Just how big of an influence does STOMP have? According to the site’s editors, last year STOMP had a total of 1.2 billion pageviews and 18 million unique visitors. Singaporean journalist Kirsten Han notes that residents often joke that they are afraid to sit down in a reserved seat on mass transit for fear that they will “kena STOMP,” meaning get posted on STOMP, for taking a space designated for the disabled, pregnant, or elderly (even if the train is half empty and no one on board needs those seats)



Alex Coulston, a 26-year-old American living in Singapore, says he and his friends “half joke” that they will be “STOMP’d” if they do anything out of the ordinary in public. Coulston once participated in the Hindu celebration Holi, in which revelers throw colored dye at each other. “My friends and I were taking the [subway] home with dye all over us,” he says. “Everyone was staring, and we thought to ourselves, ‘Uh-oh, I hope we don’t get STOMP’d!’ Later, we went on the site and found photos—not of us, but of others—with the caption, ‘Why didn’t these people take a shower?’”

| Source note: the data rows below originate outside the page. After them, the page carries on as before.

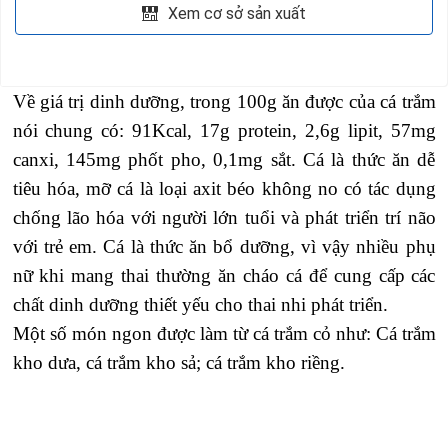
Xem cơ sở sản xuất
Về giá trị dinh dưỡng, trong 100g ăn được của cá trắm
nói chung có: 91Kcal, 17g protein, 2,6g lipit, 57mg
canxi, 145mg phốt pho, 0,1mg sắt. Cá là thức ăn dễ
tiêu hóa, mỡ cá là loại axit béo không no có tác dụng
chống lão hóa với người lớn tuổi và phát triển trí não
với trẻ em. Cá là thức ăn bổ dưỡng, vì vậy nhiều phụ
nữ khi mang thai thường ăn cháo cá để cung cấp các
chất dinh dưỡng thiết yếu cho thai nhi phát triển.
Một số món ngon được làm từ cá trắm cỏ như: C
á trắm
kho dưa, c
á trắm kho sả; c
á trắm kho riềng.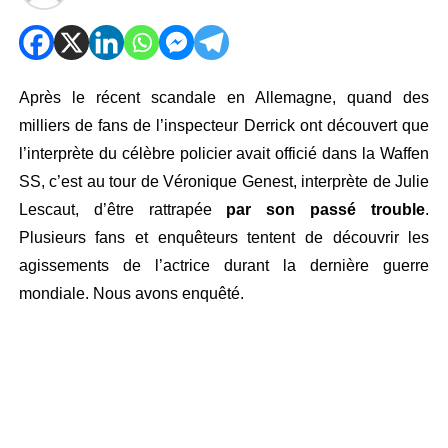
Après le récent scandale en Allemagne, quand des
milliers de fans de l’inspecteur Derrick ont découvert que
l’interprète du célèbre policier avait officié dans la Waffen
SS, c’est au tour de Véronique Genest, interprète de Julie
Lescaut, d’être rattrapée
par son passé trouble
.
Plusieurs fans et enquêteurs tentent de découvrir les
agissements de l’actrice durant la dernière guerre
mondiale. Nous avons enquêté.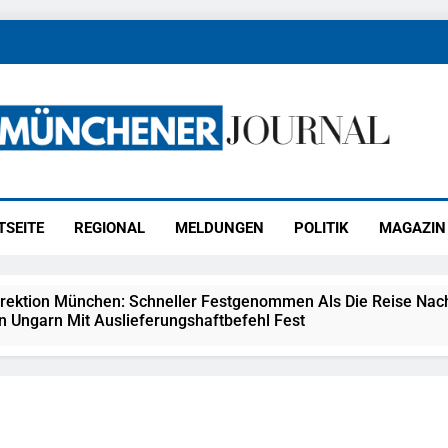
ener Journal
ünchen
TSEITE
REGIONAL
MELDUNGEN
POLITIK
MAGAZIN
irektion München: Schneller Festgenommen Als Die Reise Nac
n Ungarn Mit Auslieferungshaftbefehl Fest
eidirektion München: Ausgesetzte Katze Am Bahnhof Bamber
kt Auf: Schrotthändler Erschleicht Rund 45.000 Euro Sozialleis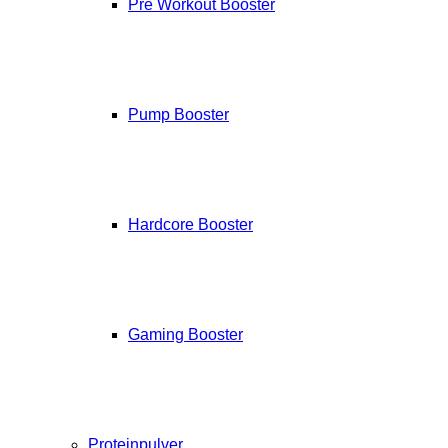
Pre Workout Booster
Pump Booster
Hardcore Booster
Gaming Booster
Proteinpulver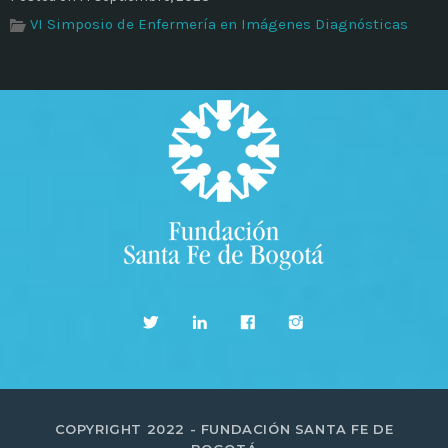
VI Simposio de Enfermería en Imágenes Diagnósticas
COPYRIGHT 2022 - FUNDACIÓN SANTA FE DE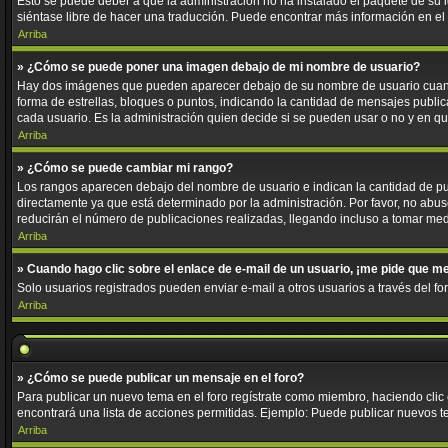
Esto se puede deber a que la administración no ha instalado el paquete de su id
siéntase libre de hacer una traducción. Puede encontrar más información en el si
Arriba
» ¿Cómo se puede poner una imagen debajo de mi nombre de usuario?
Hay dos imágenes que pueden aparecer debajo de su nombre de usuario cuando e
forma de estrellas, bloques o puntos, indicando la cantidad de mensajes publ
cada usuario. Es la administración quien decide si se pueden usar o no y en 
Arriba
» ¿Cómo se puede cambiar mi rango?
Los rangos aparecen debajo del nombre de usuario e indican la cantidad de pub
directamente ya que está determinado por la administración. Por favor, no abus
reducirán el número de publicaciones realizadas, llegando incluso a tomar med
Arriba
» Cuando hago clic sobre el enlace de e-mail de un usuario, ¡me pide que me
Solo usuarios registrados pueden enviar e-mail a otros usuarios a través del for
Arriba
» ¿Cómo se puede publicar un mensaje en el foro?
Para publicar un nuevo tema en el foro regístrate como miembro, haciendo clic
encontrará una lista de acciones permitidas. Ejemplo: Puede publicar nuevos t
Arriba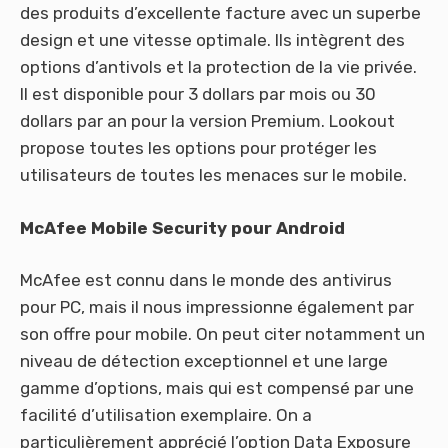
des produits d’excellente facture avec un superbe
design et une vitesse optimale. Ils intègrent des
options d’antivols et la protection de la vie privée.
Il est disponible pour 3 dollars par mois ou 30
dollars par an pour la version Premium. Lookout
propose toutes les options pour protéger les
utilisateurs de toutes les menaces sur le mobile.
McAfee Mobile Security pour Android
McAfee est connu dans le monde des antivirus
pour PC, mais il nous impressionne également par
son offre pour mobile. On peut citer notamment un
niveau de détection exceptionnel et une large
gamme d’options, mais qui est compensé par une
facilité d’utilisation exemplaire. On a
particulièrement apprécié l’option Data Exposure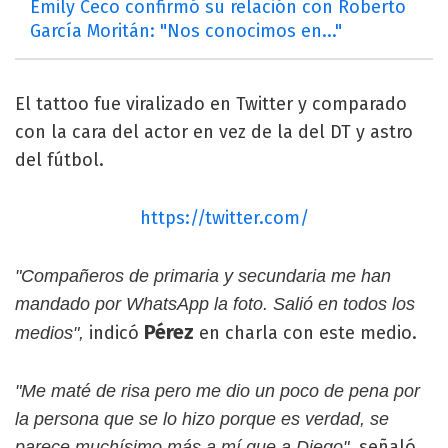
Emily Ceco confirmó su relación con Roberto
García Moritán: "Nos conocimos en..."
El tattoo fue viralizado en Twitter y comparado
con la cara del actor en vez de la del DT y astro
del fútbol.
https://twitter.com/
"Compañeros de primaria y secundaria me han
mandado por WhatsApp la foto. Salió en todos los
Pérez
indicó
en charla con este medio.
medios",
"Me maté de risa pero me dio un poco de pena por
la persona que se lo hizo porque es verdad, se
, señaló
parece muchísimo más a mí que a Diego"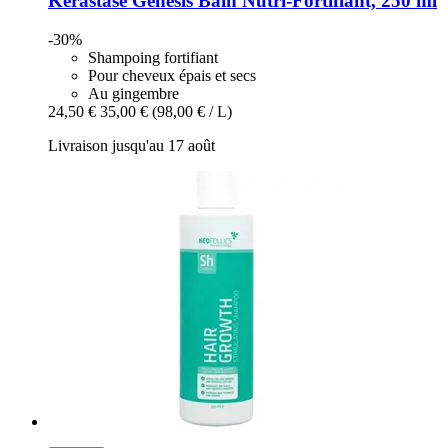
Kérastase
Genesis Bain Nutri-​Fortifiant, 250 ml
-30%
Shampoing fortifiant
Pour cheveux épais et secs
Au gingembre
24,50 €
35,00 €
(98,00 € / L)
Livraison jusqu'au 17 août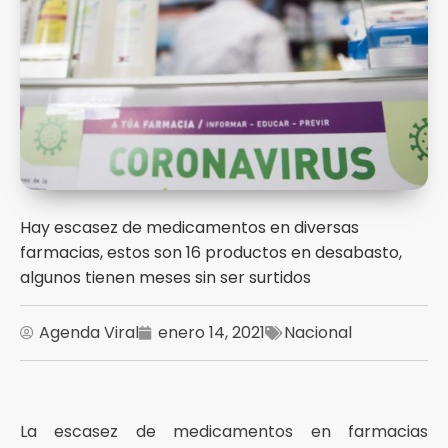
Hay escasez de medicamentos en diversas
farmacias, estos son 16 productos en desabasto,
algunos tienen meses sin ser surtidos
Agenda Viral
enero 14, 2021
Nacional
La escasez de medicamentos en farmacias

Han and Coulston are both critical of STOMP. Coulston describes it as “only a site for gawking and gossiping.” Han argues that while citizen journalism is important in a place like Singapore, where the mainstream media “isn’t free,” STOMP panders to small-mindedness. “The problem is that a lot of people are still drawn to it,” she says. STOMP editor Azhar Kasman’s response? “What STOMP’s citizen journalists contribute are matters that are of concern and importance to them and their community.” And STOMP has indeed won accolades, such as first place for “Best in Online Media” at the 2013 Asian Digital Media Awards.



Singapore is seeing a variety of new-ish online portals grow in popularity—including ones that question the status quo. One such site is The Online Citizen, a news portal that hosts bloggers who openly criticize state policies. As Nazry Bahrawi, the Singaporean cultural critic, wrote in 2011, “Singapore’s new media landscape [such as The Online Citizen] suggests a leaning towards political activism.” Three years later, Nazry notes the rise of critical blogs, such as New Nation, a satirical site similar to The Onion. Yet despite these outlets, he feels that Singapore is still missing insightful content that might better challenge STOMP. “Some of the commentaries in these critical blogs are polemical and lack nuance,” he says.